May I say, with admiration, that the heading of this section, with minor tweaking, deserves some form of literary immortality? Not many phrases evoke, simultaneously, images of Finnegans Wake and Superman. :-) Howard C. Berkowitz 03:18, 14 November 2008 (UTC)
Hehe. Which Superman? The Neitchian version, or the DC Comics one? Hayford Peirce 04:13, 14 November 2008 (UTC)
Ummm..the fifties TV version..."Strange visitor from another planet, with powers and abilities..."
As far as Nietzsche, you may not know that I was born, apropos of things that do not destroy us, in Newark, New Jersey. That may have something to do with my experience living in Washington DC during the more intense protests, where I learned to love the smell of tear gas in the morning; it cleared the sinuses. Howard C. Berkowitz 04:16, 14 November 2008 (UTC)
Merde! an edit conflict wiped me out!! I was saying, however, that we didn't get TV in Bangah, Maine, until around 1952-3, so I never saw any of the TV shows, because we then began moving around the country. There were a couple of horrible movies, however. And yes, I imagine that being a Newarkian can prepare anyone for anything! Hayford Peirce 04:25, 14 November 2008 (UTC)

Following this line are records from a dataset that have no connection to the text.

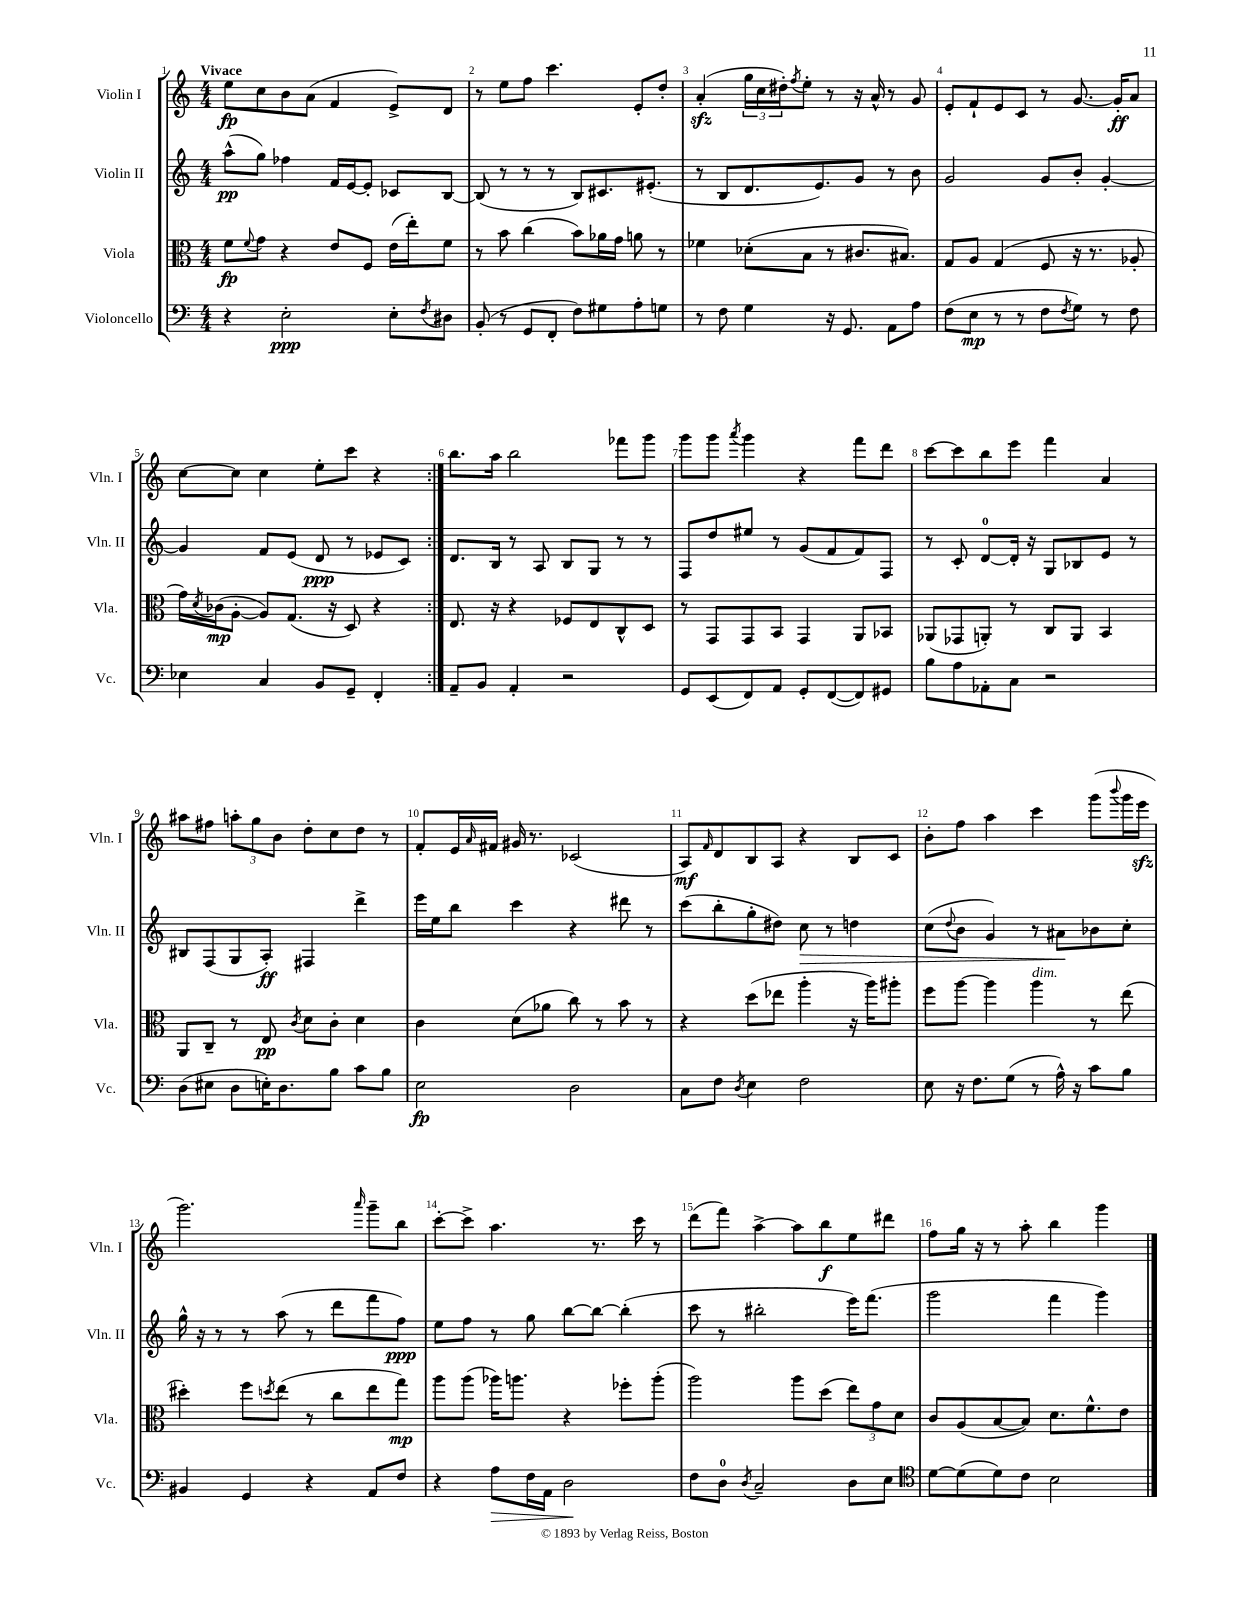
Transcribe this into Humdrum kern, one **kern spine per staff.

**kern	**dynam	**kern	**dynam	**kern	**dynam	**kern	**dynam
*part4	*part4	*part3	*part3	*part2	*part2	*part1	*part1
*staff4	*staff4	*staff3	*staff3	*staff2	*staff2	*staff1	*staff1
*I"Violoncello	*	*I"Viola	*	*I"Violin II	*	*I"Violin I	*
*I'Vc.	*	*I'Vla.	*	*I'Vln. II	*	*I'Vln. I	*
*clefF4	*	*clefC3	*	*clefG2	*	*clefG2	*
*k[]	*	*k[]	*	*k[]	*	*k[]	*
*M4/4	*	*M4/4	*	*M4/4	*	*M4/4	*
=1	=1	=1	=1	=1	=1	=1	=1
!	!	!	!	!	!	!LO:TX:a:B:t=Vivace	!
4r	.	8f\L	fp	(8aa^^\L	pp	8ee\L	fp
.	.	8qqf/	.	.	.	.	.
.	.	8g\J	.	8gg\J)	.	8cc\	.
2E'\	ppp	4r	.	4ff-X\	.	8b\	.
.	.	.	.	.	.	(8a\J	.
.	.	8e/L	.	16f/LL	.	4f/	.
.	.	.	.	[16e/J	.	.	.
.	.	8F/J	.	8e'/J]	.	.	.
8E'\L	.	(16e\LL	.	8c-X/L	.	8e^/L)	.
.	.	16ee'\J)	.	.	.	.	.
8qF/	.	.	.	.	.	.	.
8D#X\J	.	8f\J	.	[8B/J	.	8d/J	.
=2	=2	=2	=2	=2	=2	=2	=2
(8BB'/	.	8r	.	(8B/]	.	8r	.
8r	.	8b\	.	8r	.	8ee\L	.
8GG/L	.	(4cc\	.	8r	.	8ff\J	.
8FF'/J	.	.	.	8r	.	4.ccc\	.
8F\L)	.	8b\L)	.	8B/L)	.	.	.
8G#X\	.	16a-X\L	.	8.c#X/	.	.	.
.	.	16g\JJ	.	.	.	.	.
8A'\	.	8an\	.	.	.	8e'/L	.
.	.	.	.	(8.e#X'/J	.	.	.
8Gn\J	.	8r	.	.	.	8dd'/J	.
=3	=3	=3	=3	=3	=3	=3	=3
8r	.	4f-X\	.	8r	.	(4azz'/	.
8F\	.	.	.	8B/L	.	.	.
4G\	.	(8d-X'\L	.	8.d/	.	24gg\LL	.
.	.	.	.	.	.	24cc\	.
.	.	.	.	.	.	24dd#X'\J)	.
.	.	.	.	.	.	8qff/	.
.	.	8B\J	.	.	.	8ee'\J	.
.	.	.	.	8.e/)	.	.	.
16r	.	8r	.	.	.	8r	.
8.GG/	.	.	.	.	.	.	.
.	.	8.c#X/L	.	8g/J	.	16r	.
.	.	.	.	.	.	16a^^/	.
8AA\L	.	.	.	8r	.	8r	.
.	.	8.B#X/J)	.	.	.	.	.
8A\J	.	.	.	8b\	.	8g/	.
=4	=4	=4	=4	=4	=4	=4	=4
(8F\L	.	8G/L	.	2g/	.	8e'/L	.
8E\J	mp	8A/J	.	.	.	8f`/	.
8r	.	(4G/	.	.	.	8e/	.
8r	.	.	.	.	.	8c/J	.
8F\L	.	8F/	.	8g/L	.	8r	.
8qF/	.	.	.	.	.	.	.
8G\J)	.	16r	.	8b'/J	.	[8.g/	.
.	.	8.r	.	.	.	.	.
8r	.	.	.	[4g'/	.	.	.
.	.	.	.	.	.	16g'/KL]	ff
8F\	.	8A-X'/	.	.	.	8a/J	.
!!LO:LB:g=z
=5	=5	=5	=5	=5	=5	=5	=5
4E-X\	.	16g\LL)	.	4g/]	.	[8cc\L	.
.	.	8qd/	.	.	.	.	.
.	.	(16c-X\J	mp	.	.	.	.
.	.	[8A'\J	.	.	.	8cc\J]	.
4C/	.	8A/L])	.	8f/L	.	4cc\	.
.	.	(8.G/J	.	(8e/J	.	.	.
8BB/L	.	.	.	8d/	ppp	8ee'\L	.
.	.	16r	.	.	.	.	.
8GG~/J	.	8D/)	.	8r	.	8ccc\J	.
4FF'/	.	4r	.	8e-X/L	.	4r	.
.	.	.	.	8c/J)	.	.	.
=6:|!	=6:|!	=6:|!	=6:|!	=6:|!	=6:|!	=6:|!	=6:|!
8AA~/L	.	8.E/	.	8.d/L	.	8.bb\L	.
8BB/J	.	.	.	.	.	.	.
.	.	16r	.	16B/Jk	.	16aa\Jk	.
4AA'/	.	4r	.	8r	.	2bb\	.
.	.	.	.	8A/	.	.	.
2r	.	8F-X/L	.	8B/L	.	.	.
.	.	8E/	.	8G/J	.	.	.
.	.	8C^^/	.	8r	.	8fff-X\L	.
.	.	8D/J	.	8r	.	8ggg\J	.
=7	=7	=7	=7	=7	=7	=7	=7
8GG/L	.	8r	.	8F/L	.	8ggg\L	.
(8EE/	.	8GG/L	.	8dd/	.	8ggg\J	.
.	.	.	.	.	.	8qaaa/	.
8FF/)	.	8GG/	.	8ee#X/J	.	4ggg\	.
8AA/J	.	8BB/J	.	8r	.	.	.
8GG'/L	.	4GG/	.	(8g/L	.	4r	.
([8FF/	.	.	.	8f/	.	.	.
8FF/])	.	8AA/L	.	8f/)	.	8fff\L	.
8GG#X/J	.	8BB-X/J	.	8F/J	.	8ddd\J	.
=8	=8	=8	=8	=8	=8	=8	=8
8B\L	.	(8AA-X/L	.	8r	.	[8ccc\L	.
8A\	.	8GG-X/	.	8c'/	.	8ccc\]	.
8AA-X'\	.	8AAn'/J)	.	[8d/L	.	8bb\	.
8C\J	.	8r	.	16d'/Jk]	.	8eee\J	.
.	.	.	.	16r	.	.	.
2r	.	8C/L	.	8G/L	.	4fff\	.
.	.	8AA/J	.	8B-X/	.	.	.
.	.	4BB/	.	8e/J	.	4a/	.
.	.	.	.	8r	.	.	.
!!LO:LB:g=z
=9	=9	=9	=9	=9	=9	=9	=9
(8D\L	.	8AA/L	.	8B#X/L	.	8aa#X\L	.
8E#X\J	.	8C~/J	.	(8F/	.	8ff#X\J	.
8D\L	.	8r	.	8G/	.	12aan'\L	.
.	.	.	.	.	.	12gg\	.
16En'\K)	.	8E/	pp	8A'/J)	ff	.	.
.	.	.	.	.	.	12b\J	.
8.D\	.	.	.	.	.	.	.
.	.	8qc/	.	.	.	.	.
.	.	8d\L	.	4F#X/	.	8dd'\L	.
8B\J	.	8c'\J	.	.	.	8cc\	.
8c\L	.	4d\	.	4ddd^\	.	8dd\J	.
8B\J	.	.	.	.	.	8r	.
=10	=10	=10	=10	=10	=10	=10	=10
2E\	fp	4c\	.	16eee\LL	.	8f'/L	.
.	.	.	.	16ee\J	.	.	.
.	.	.	.	8bb\J	.	16e/L	.
.	.	.	.	.	.	16qqa/	.
.	.	.	.	.	.	16f#X/JJ	.
.	.	(8d\L	.	4ccc\	.	16g#X/	.
.	.	.	.	.	.	8.r	.
.	.	8a-X\J	.	.	.	.	.
2D\	.	8cc\)	.	4r	.	(2c-X/	.
.	.	8r	.	.	.	.	.
.	.	8b\	.	8ddd#X\	.	.	.
.	.	8r	.	8r	.	.	.
=11	=11	=11	=11	=11	=11	=11	=11
8C\L	.	4r	.	(8ccc\L	.	8A/L)	mf
.	.	.	.	.	.	16qqf/	.
8F\J	.	.	.	8bb'\	.	8d/	.
8qD/	.	.	.	.	.	.	.
4E\	.	(8dd\L	.	8gg'\	.	8B/	.
.	.	8ee-X\J	.	8dd#X\J)	.	8A/J	.
!	!	!	!	!	!LO:HP:b	!	!
2F\	.	4aa'\	.	8cc\	>	4r	.
.	.	.	.	8r	.	.	.
.	.	16r	.	4ddn\	.	8B/L	.
.	.	16aa\KL)	.	.	.	.	.
.	.	8aa#X'\J	.	.	.	8c/J	.
=12	=12	=12	=12	=12	=12	=12	=12
8E\	.	8ff\L	.	(8cc\L	.	8b'\L	.
.	.	.	.	8qqdd/	.	.	.
16r	.	[8aa\J	.	8b\J	.	8ff\J	.
8.F\L	.	.	.	.	.	.	.
.	.	4aa\]	.	4g/)	.	4aa\	.
(8G\J	.	.	.	.	.	.	.
!	!	!LO:TX:a:i:t=dim.	!	!	!	!	!
8r	.	4aa\	.	8r	.	4ccc\	.
16A^^\)	.	.	.	8a#X\L	.	.	.
16r	.	.	.	.	.	.	.
8c\L	.	8r	.	8b-X\	]	(8ggg\L	.
.	.	.	.	.	.	8qqbbb/	.
8B\J	.	(8ee\	.	8cc'\J	.	16ggg\L	.
.	.	.	.	.	.	16eeezz\JJ	.
!!LO:LB:g=z
=13	=13	=13	=13	=13	=13	=13	=13
4BB#X/	.	4dd#X'\)	.	16gg^^\	.	2.ggg\)	.
.	.	.	.	16r	.	.	.
.	.	.	.	8r	.	.	.
4GG/	.	8ff\L	.	8r	.	.	.
.	.	8qddn/	.	.	.	.	.
.	.	(8ee\J	.	(8aa\	.	.	.
4r	.	8r	.	8r	.	.	.
.	.	8cc\L	.	8ddd\L	.	.	.
.	.	.	.	.	.	16qqaaa/	.
8AA/L	.	8ee\	.	8fff\	.	8ggg~\L	.
8F/J	.	8gg\J)	mp	8ff\J)	ppp	8bb\J	.
=14	=14	=14	=14	=14	=14	=14	=14
4r	.	8aa\L	.	8ee\L	.	[8ccc'\L	.
.	.	(8aa\J	.	8ff\J	.	8ccc^\J]	.
!	!LO:HP:b	!	!	!	!	!	!
8A\L	>	16aa-X\KL)	.	8r	.	4.aa\	.
.	.	8.aan\J	.	.	.	.	.
16F\L	.	.	.	8gg\	.	.	.
16AA\JJ	.	.	.	.	.	.	.
2D\	.	4r	.	[8bb\L	.	.	.
.	.	.	.	8bb\J_	.	8.r	.
.	.	8ff-X'\L	.	(4bb'\]	.	.	.
.	.	.	.	.	.	16ccc\	.
.	.	(8aa'\J	.	.	.	8r	.
.	]	.	.	.	.	.	.
=15	=15	=15	=15	=15	=15	=15	=15
8F\L	.	2aa\)	.	8ccc\	.	(8ddd\L	.
8D\J	.	.	.	8r	.	8fff\J)	.
8qD/	.	.	.	.	.	.	.
2C~/	.	.	.	2bb#X'\	.	[4aa^\	.
.	.	8aa\L	.	.	.	8aa\L]	.
.	.	(8dd\J	.	.	.	8bb\	f
8D\L	.	12ee\L)	.	16eee\KL)	.	8ee\	.
.	.	.	.	(8.fff\J	.	.	.
.	.	12g\	.	.	.	.	.
8E\J	.	.	.	.	.	8ddd#X\J	.
.	.	12d\J	.	.	.	.	.
=16	=16	=16	=16	=16	=16	=16	=16
*clefC4	*	*	*	*	*	*	*
[8d\L	.	8c/L	.	2ggg\	.	8ff\L	.
(8d\]	.	(8A/	.	.	.	16gg\Jk	.
.	.	.	.	.	.	16r	.
8d\)	.	[8B/	.	.	.	8r	.
8c\J	.	8B/J])	.	.	.	8aa'\	.
2B\	.	8.d\L	.	4fff\	.	4bb\	.
.	.	8.f^^\	.	.	.	.	.
.	.	.	.	4ggg\)	.	4ggg\	.
.	.	8e\J	.	.	.	.	.
==	==	==	==	==	==	==	==
*-	*-	*-	*-	*-	*-	*-	*-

notes for things to put into article

  • Sympathetic hero can be careless, even brutal, at least when the outcome is assessed. Bourne locks lawyer into cellar. Hero of Arigato causes many many deaths. Etc.
  • All businessmen are crooks by definition and it's no crime to steal from them, or even from others who are friends of yours. The only *really* honest people are those who are openly criminals to begin with.
  • "I am you and you are me and what can we do for the salvation of each other?" etc, page #106 -- also in Keener's Manual in Man. Candidate and maybe, if I recall correctly, from other Condon works.
  • Mention of names of real-life friends in many of his books. Here "Buchwald" is mentioned on page 89 as "newspaper peon", also "Nolan", airline peon.
  • Quotes from book reviews: NYT, Time, maybe Newsweek are available, maybe others

time mag footnote format

<xref>Time magazine, "South Pacific is Back on Broadway... Finally", April 3, 2008, at [1] </ref>

Condon cult?

1. This is different than cargo cult?

I think he makes a passing reference to them in one of his 1970s books.

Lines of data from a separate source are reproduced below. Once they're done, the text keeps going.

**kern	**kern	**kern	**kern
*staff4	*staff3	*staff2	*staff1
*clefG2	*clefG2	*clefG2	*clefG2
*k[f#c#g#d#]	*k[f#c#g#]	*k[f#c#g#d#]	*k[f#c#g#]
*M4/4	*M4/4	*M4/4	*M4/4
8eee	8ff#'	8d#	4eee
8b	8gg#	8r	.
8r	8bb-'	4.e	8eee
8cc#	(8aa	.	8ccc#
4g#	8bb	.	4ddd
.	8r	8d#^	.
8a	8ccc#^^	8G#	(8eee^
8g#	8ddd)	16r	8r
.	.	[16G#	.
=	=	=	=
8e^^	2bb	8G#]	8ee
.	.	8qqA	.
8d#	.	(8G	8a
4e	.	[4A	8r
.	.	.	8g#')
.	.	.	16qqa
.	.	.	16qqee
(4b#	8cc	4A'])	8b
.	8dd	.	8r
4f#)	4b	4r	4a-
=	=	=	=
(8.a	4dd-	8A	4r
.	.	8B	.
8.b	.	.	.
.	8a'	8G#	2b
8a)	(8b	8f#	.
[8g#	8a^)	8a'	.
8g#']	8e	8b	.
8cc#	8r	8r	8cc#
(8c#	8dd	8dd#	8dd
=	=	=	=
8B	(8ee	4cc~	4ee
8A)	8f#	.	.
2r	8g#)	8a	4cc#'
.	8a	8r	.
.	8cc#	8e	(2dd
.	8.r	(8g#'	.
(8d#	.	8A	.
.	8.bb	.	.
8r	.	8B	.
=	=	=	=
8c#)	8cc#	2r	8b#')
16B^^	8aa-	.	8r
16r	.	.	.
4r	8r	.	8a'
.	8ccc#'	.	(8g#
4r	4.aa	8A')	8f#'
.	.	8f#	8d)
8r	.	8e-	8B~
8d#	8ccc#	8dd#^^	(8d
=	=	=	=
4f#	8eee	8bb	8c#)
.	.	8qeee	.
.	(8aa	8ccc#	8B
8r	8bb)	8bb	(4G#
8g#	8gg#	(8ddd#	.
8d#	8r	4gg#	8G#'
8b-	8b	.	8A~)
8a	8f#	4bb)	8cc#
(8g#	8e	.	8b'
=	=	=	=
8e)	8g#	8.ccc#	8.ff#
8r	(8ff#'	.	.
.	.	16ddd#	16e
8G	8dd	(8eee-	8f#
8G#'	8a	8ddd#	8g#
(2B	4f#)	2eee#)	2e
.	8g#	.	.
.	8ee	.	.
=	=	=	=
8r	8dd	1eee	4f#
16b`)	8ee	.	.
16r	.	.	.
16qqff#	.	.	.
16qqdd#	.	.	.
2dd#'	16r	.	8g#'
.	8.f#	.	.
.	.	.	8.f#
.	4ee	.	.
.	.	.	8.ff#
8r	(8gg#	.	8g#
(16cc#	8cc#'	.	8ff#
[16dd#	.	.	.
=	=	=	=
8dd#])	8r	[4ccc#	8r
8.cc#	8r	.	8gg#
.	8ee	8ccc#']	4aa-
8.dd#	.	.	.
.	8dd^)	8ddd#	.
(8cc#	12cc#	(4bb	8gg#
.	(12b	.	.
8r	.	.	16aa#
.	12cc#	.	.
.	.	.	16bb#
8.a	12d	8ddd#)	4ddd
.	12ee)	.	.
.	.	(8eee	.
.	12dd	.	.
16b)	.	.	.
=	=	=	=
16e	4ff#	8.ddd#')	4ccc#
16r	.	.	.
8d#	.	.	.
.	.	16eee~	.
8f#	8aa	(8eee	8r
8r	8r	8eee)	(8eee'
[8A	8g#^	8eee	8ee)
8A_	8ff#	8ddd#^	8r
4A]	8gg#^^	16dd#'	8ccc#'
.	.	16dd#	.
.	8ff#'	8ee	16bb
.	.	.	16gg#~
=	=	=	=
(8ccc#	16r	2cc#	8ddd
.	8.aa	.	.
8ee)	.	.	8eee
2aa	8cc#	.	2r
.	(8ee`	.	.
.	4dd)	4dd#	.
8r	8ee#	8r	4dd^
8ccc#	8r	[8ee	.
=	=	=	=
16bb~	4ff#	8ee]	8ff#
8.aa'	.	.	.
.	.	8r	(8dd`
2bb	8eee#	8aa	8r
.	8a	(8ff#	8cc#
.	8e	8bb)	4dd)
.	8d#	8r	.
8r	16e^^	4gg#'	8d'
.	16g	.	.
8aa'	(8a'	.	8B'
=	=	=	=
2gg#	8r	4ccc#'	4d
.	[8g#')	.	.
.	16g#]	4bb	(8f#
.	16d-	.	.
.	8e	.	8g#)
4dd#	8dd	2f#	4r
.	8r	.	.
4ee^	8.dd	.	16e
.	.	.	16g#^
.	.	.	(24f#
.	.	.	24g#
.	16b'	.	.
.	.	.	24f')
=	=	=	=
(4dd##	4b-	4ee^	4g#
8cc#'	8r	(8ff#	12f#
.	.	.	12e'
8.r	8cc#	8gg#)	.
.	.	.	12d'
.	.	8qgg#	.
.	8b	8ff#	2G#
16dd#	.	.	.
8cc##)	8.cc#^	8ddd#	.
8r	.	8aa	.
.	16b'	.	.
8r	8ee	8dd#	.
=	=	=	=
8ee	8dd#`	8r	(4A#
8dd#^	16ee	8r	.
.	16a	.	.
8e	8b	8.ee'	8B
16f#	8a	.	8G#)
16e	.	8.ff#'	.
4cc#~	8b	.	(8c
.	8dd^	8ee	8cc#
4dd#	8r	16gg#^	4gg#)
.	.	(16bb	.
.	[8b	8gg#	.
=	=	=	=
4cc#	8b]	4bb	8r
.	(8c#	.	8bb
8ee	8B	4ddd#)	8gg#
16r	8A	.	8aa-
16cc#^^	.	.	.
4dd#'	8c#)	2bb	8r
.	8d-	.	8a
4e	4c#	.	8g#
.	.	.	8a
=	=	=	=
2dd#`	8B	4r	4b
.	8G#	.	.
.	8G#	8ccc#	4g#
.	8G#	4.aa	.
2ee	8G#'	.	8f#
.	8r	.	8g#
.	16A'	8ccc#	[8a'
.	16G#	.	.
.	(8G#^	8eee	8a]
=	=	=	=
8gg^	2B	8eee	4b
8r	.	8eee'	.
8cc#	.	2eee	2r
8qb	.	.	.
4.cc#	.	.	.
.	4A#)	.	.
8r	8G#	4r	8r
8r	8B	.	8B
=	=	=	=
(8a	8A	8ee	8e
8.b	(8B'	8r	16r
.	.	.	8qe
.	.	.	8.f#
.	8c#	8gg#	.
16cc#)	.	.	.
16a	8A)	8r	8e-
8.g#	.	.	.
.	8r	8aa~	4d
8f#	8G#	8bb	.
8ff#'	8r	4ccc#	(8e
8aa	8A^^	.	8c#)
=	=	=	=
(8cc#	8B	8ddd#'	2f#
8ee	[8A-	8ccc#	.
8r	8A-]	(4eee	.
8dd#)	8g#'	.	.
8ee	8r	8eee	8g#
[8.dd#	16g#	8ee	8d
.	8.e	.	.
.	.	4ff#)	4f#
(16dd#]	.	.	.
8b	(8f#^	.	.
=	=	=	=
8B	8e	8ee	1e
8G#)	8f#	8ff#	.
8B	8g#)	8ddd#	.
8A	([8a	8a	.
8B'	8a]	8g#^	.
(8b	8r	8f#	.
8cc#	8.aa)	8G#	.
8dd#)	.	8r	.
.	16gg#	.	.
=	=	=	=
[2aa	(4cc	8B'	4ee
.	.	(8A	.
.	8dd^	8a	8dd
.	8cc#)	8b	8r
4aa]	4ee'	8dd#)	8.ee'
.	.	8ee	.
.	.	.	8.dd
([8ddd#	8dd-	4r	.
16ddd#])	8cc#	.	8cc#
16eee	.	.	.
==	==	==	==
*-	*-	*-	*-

2. If so, is it headed by the Queen of Diamonds? Howard C. Berkowitz 00:11, 31 January 2009 (UTC)

Given Condon's love for good food, Diamond Jim Brady, I would say. (I meant to write him up for this month's Writarama but did something else instead. Maybe for Feb.) Hayford Peirce 01:42, 31 January 2009 (UTC)

NYT stuff to put in article

...Victoriano Munoz certainly deserved to die for what he had done in my first novel....The admirable Duchess of Dos Cortes, who murdered him, was very religious, and I was her old diety, poor woman. She implored me for permission to kill him for his most heinous crimes against her, and I had to so rule.

Richard Condon, Endpaper, A Confession of Multiple Homicide, New York Times, November 30, 1975.

________________________________________________

Review in daily Times by Charles Poore, May 1, 1958. Mostly about the plot. Marqués de Villabra. Dos de Mayo, Second of May. "There is a murderous sort of zaniness to Mr. Condon's plot."